Bela fechou o laptop com um clique seco. Seu rosto era uma máscara de pedra lisa. "O amor é a ferramenta preferida dos homens incompetentes. Eles usam para nos convencer de que nossa força é fraqueza e sua ambição é virtude. Você confundiu uma aliança com uma submissão." Ela fez uma pausa, deixando as palavras cortantes ecoarem na sala. "Não cometa o mesmo erro duas vezes."
A frase caiu como uma lâmina. Era brutal, mas, no fundo, Rita sabia que era a verdade mais pura que ouvira desde que tudo desmoronou.
A porta da frente abriu-se com um ruído suave. Jessi entrou, trazendo consigo o cheio da noite e uma energia contida. Seus olhos, sempre atentos, encontraram os de Rita de imediato. Leu a angústia neles, a fragilidade pós-confissão.
"Deu certo", Jessi anunciou para Bela, mas seus pés já a levavam em direção ao sofá. "O contato está conosco. Passou a senha-mestra e os horários de patrulha." Sua voz era firme, mas seus movimentos, ao se sentar ao lado de Rita, eram surpreendentemente gentis.
Sem cerimônia, sem perguntas, Jessi colocou um braço firme ao redor dos ombros de Rita. Era um gesto de proteção pura, um abrigo contra os demônios que Bela invocara e o passado trouxera. O corpo de Jessi era sólido, quente, um porto seguro inesperado no meio do caos.
Bela observou, seus olhos analíticos passando do abraço para o rosto de Rita, que finalmente se virava, enterrando o rosto no ombro de Jessi por um breve, intenso momento.
"Bom", disse Bela, sua voz neutra. "O plano avança."

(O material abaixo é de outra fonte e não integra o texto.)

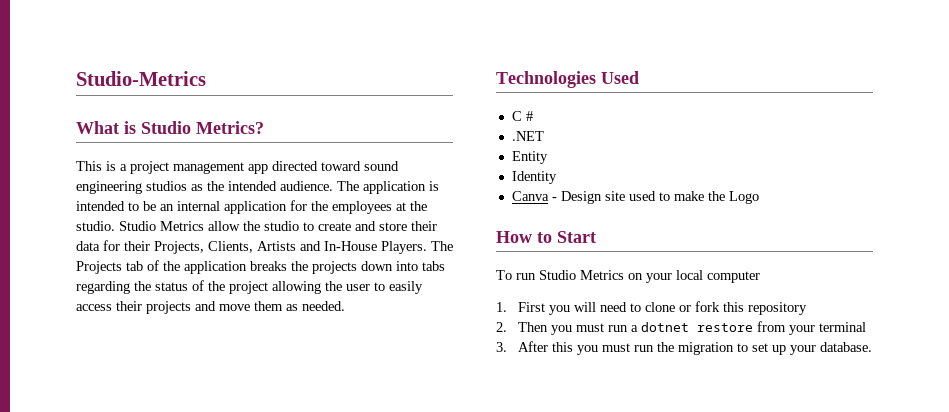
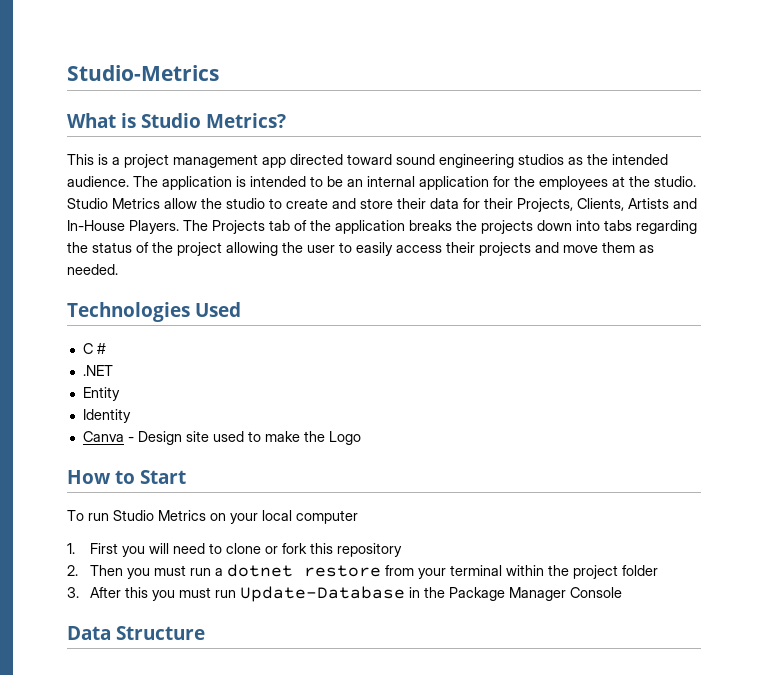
(866, 327) none -> [506,565,659,579] within the project folder
[656,342,872,355] the migration to set up your database. -> [240,586,623,602] [67,626,205,640] Update-Database in the Package Manager Console // Data Structure

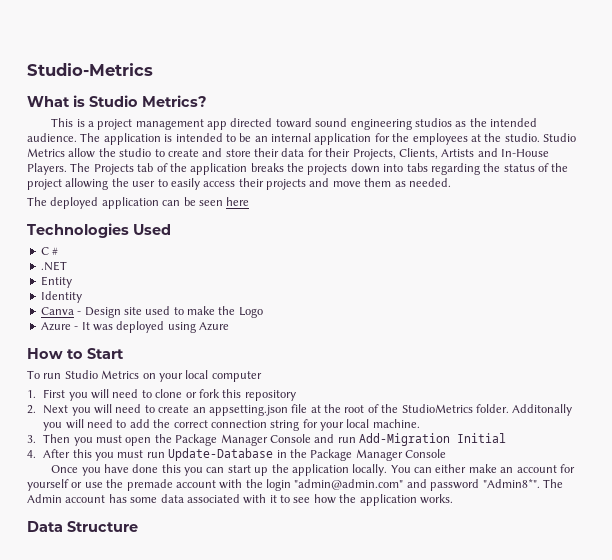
(118, 269) none -> [27,197,250,209] // The deployed application can be seen here
(361, 438) none -> [40,321,229,333] // Azure - It was deployed using Azure
[90,564,659,579] [67,587,79,598] Then you must run a dotnet restore from your terminal within the project folder // 3. -> [43,404,573,416] [43,419,420,431] [27,433,507,446] [27,450,36,458] Next you will need to create an appsetting.json file at the root of the StudioMetrics folder. Additonally you will need to add the correct connection string for your local machine. // 3. Then you must open the Package Manager Console and run Add-Migration Initial // 4.
(623, 592) none -> [51,464,575,476] [27,479,563,491] [27,494,453,506] // Once you have done this you can start up the application locally. You can either make an account for yourself or use the premade account with the login "admin@admin.com" and password "Admin8*". The Admin account has some data associated with it to see how the application works.

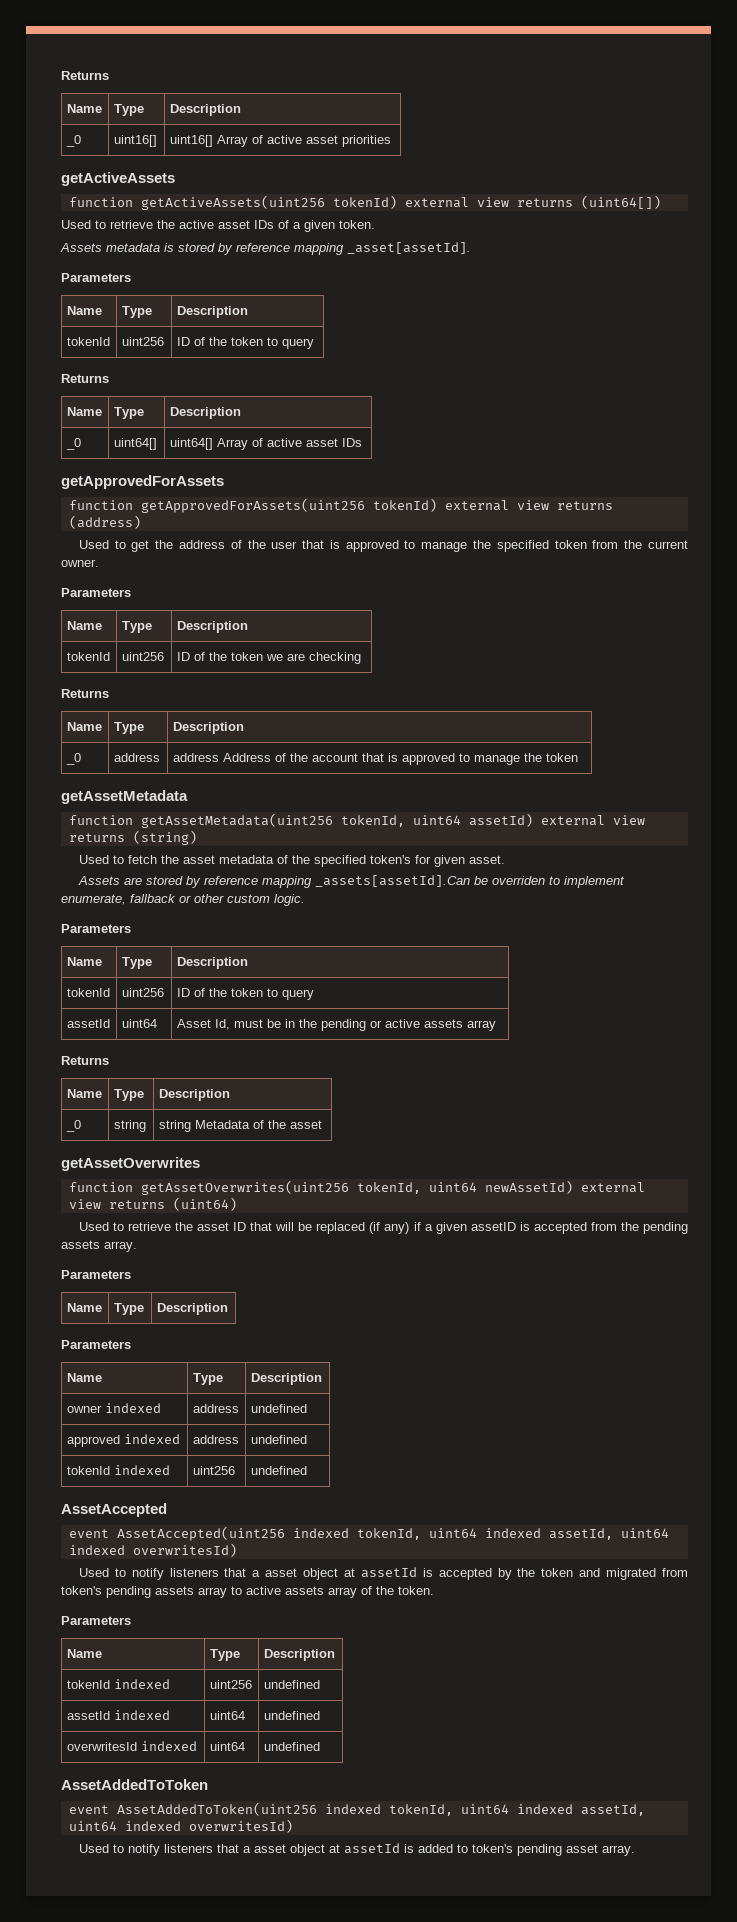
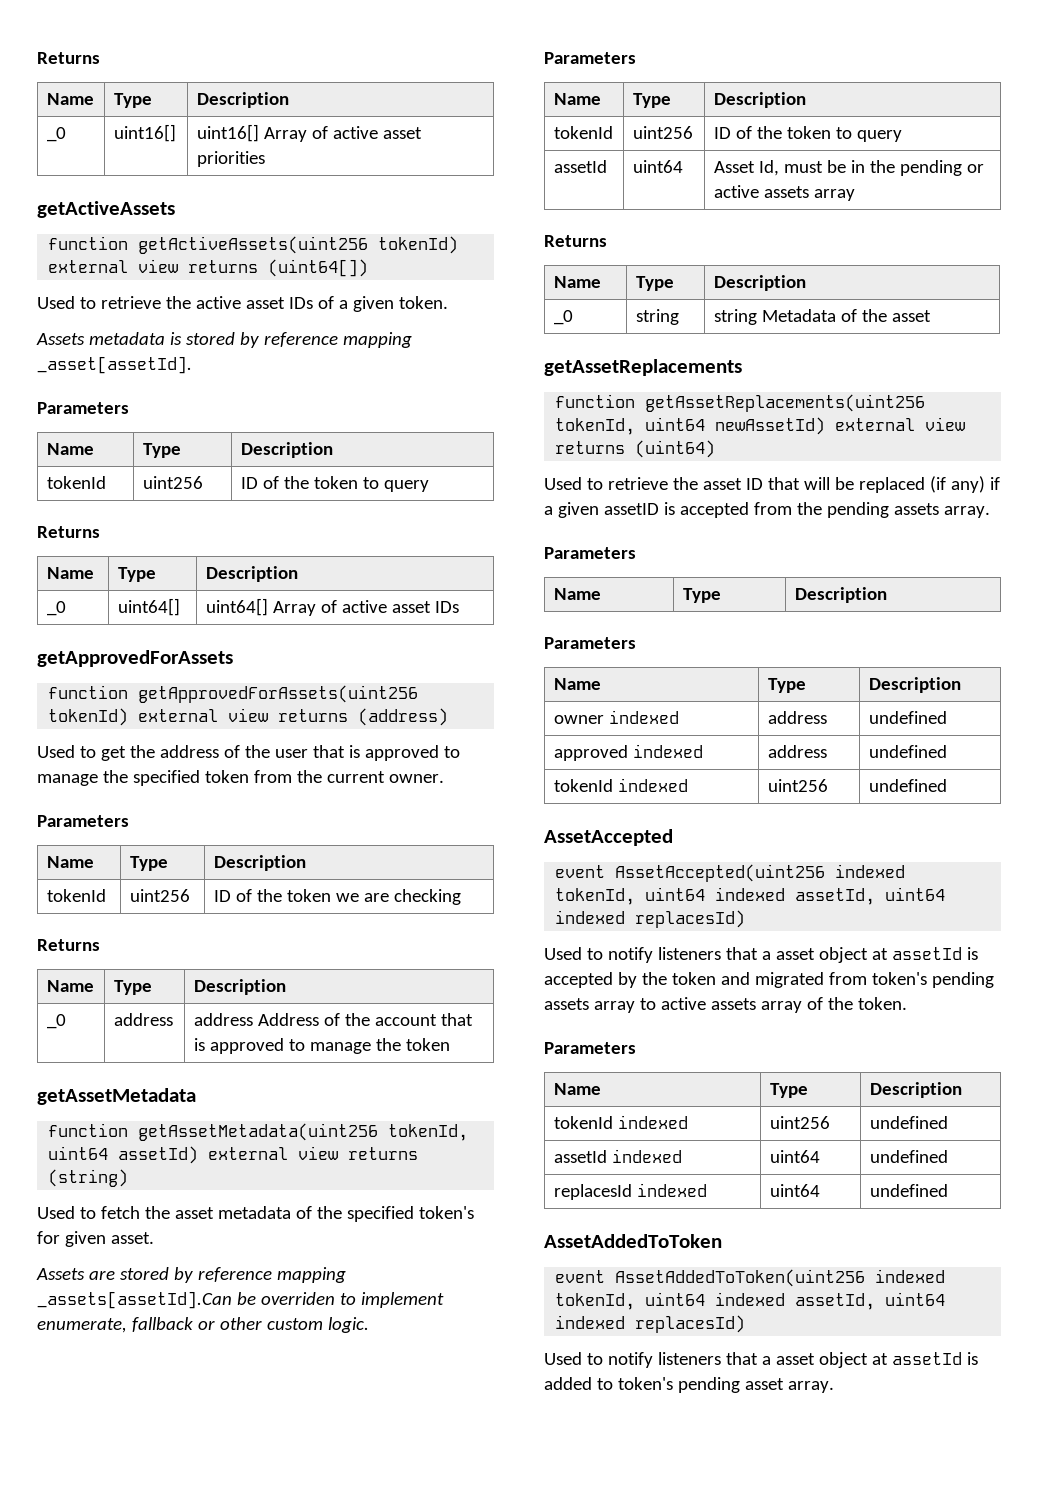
[61,1157,200,1171] [68,1180,349,1195] getAssetOverwrites // function getAssetOverwrites(uint256 -> [544,359,742,376] [555,394,926,412] getAssetReplacements // function getAssetReplacements(uint256
[132,1543,237,1557] overwritesId) -> [635,910,746,928] replacesId)
[66,1742,137,1751] overwritesId -> [553,1184,632,1200] replacesId
[188,1819,293,1833] overwritesId) -> [635,1315,746,1333] replacesId)

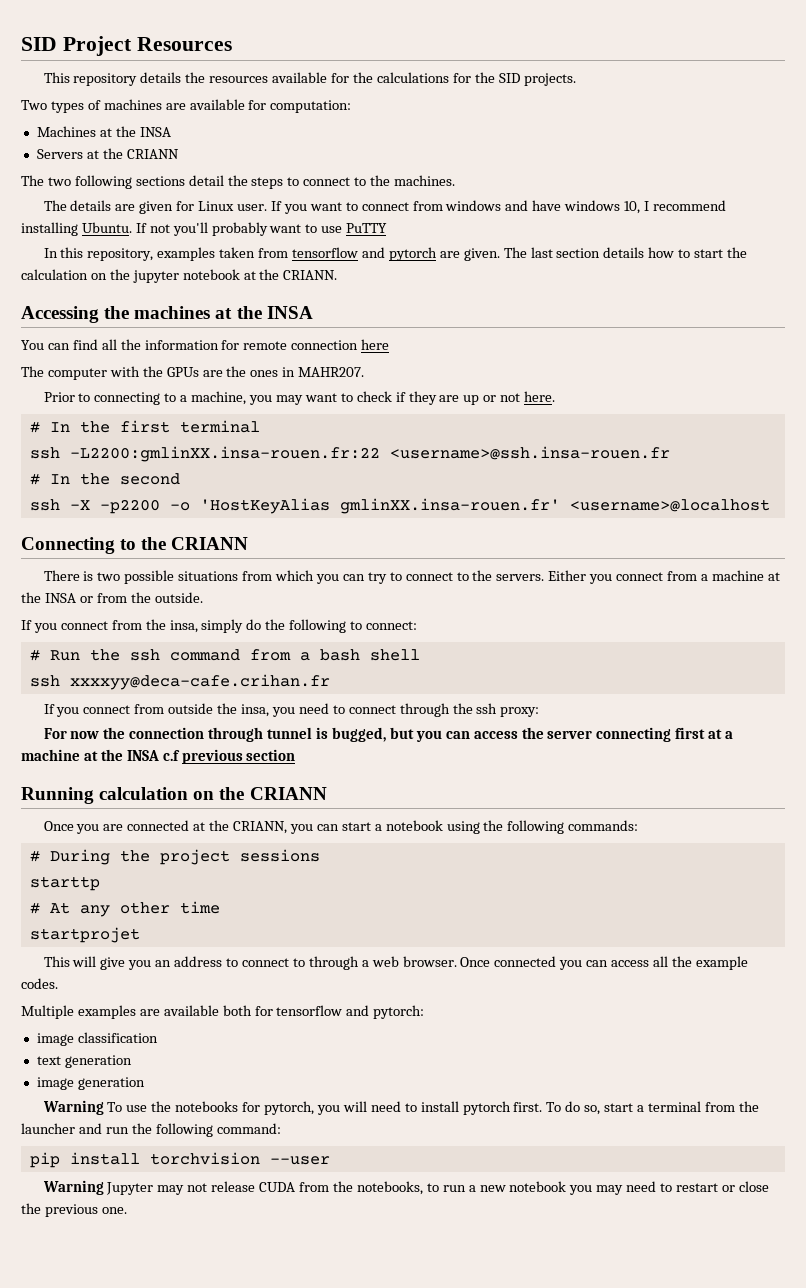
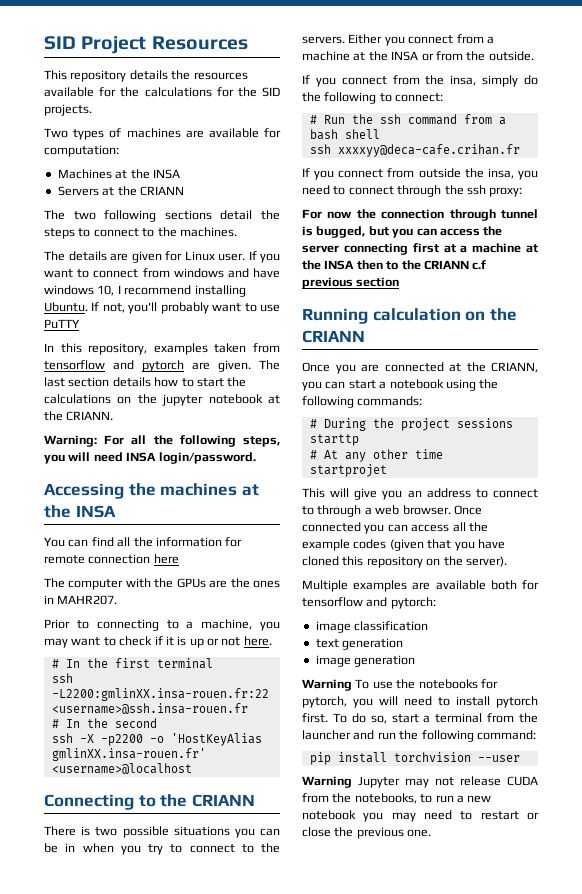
[149,224,170,233] not -> [102,303,125,313] not,
[21,269,88,280] calculation -> [44,394,111,404] calculations
(338, 275) none -> [44,435,280,447] [44,452,256,464] // Warning: For all the following steps, you will need INSA login/password.
[408,391,460,405] they are -> [165,636,187,646] it is
[242,570,365,584] from which you can -> [234,828,280,838] [44,843,141,855] you can be in when you
(159, 755) none -> [356,260,469,270] then to the CRIANN
[21,978,58,989] codes. -> [353,539,505,551] [302,556,507,568] codes (given that you have cloned this repository on the server).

Mas naquele instante, o plano, o cofre, a vingança – tudo parecia secundário. Para Rita, a única coisa real era a solidez do braço de Jessi ao seu redor, a promessa silenciosa de que ela não estava mais sozinha. Ela estava se reconstruindo, e Jessi, com sua força silenciosa e sua própria bagagem de dores, era a fundação que ela não sabia que precisava encontrar. A arte poderia ter sido roubada, mas uma nova força, mais resiliente, começava a nascer em seu lugar.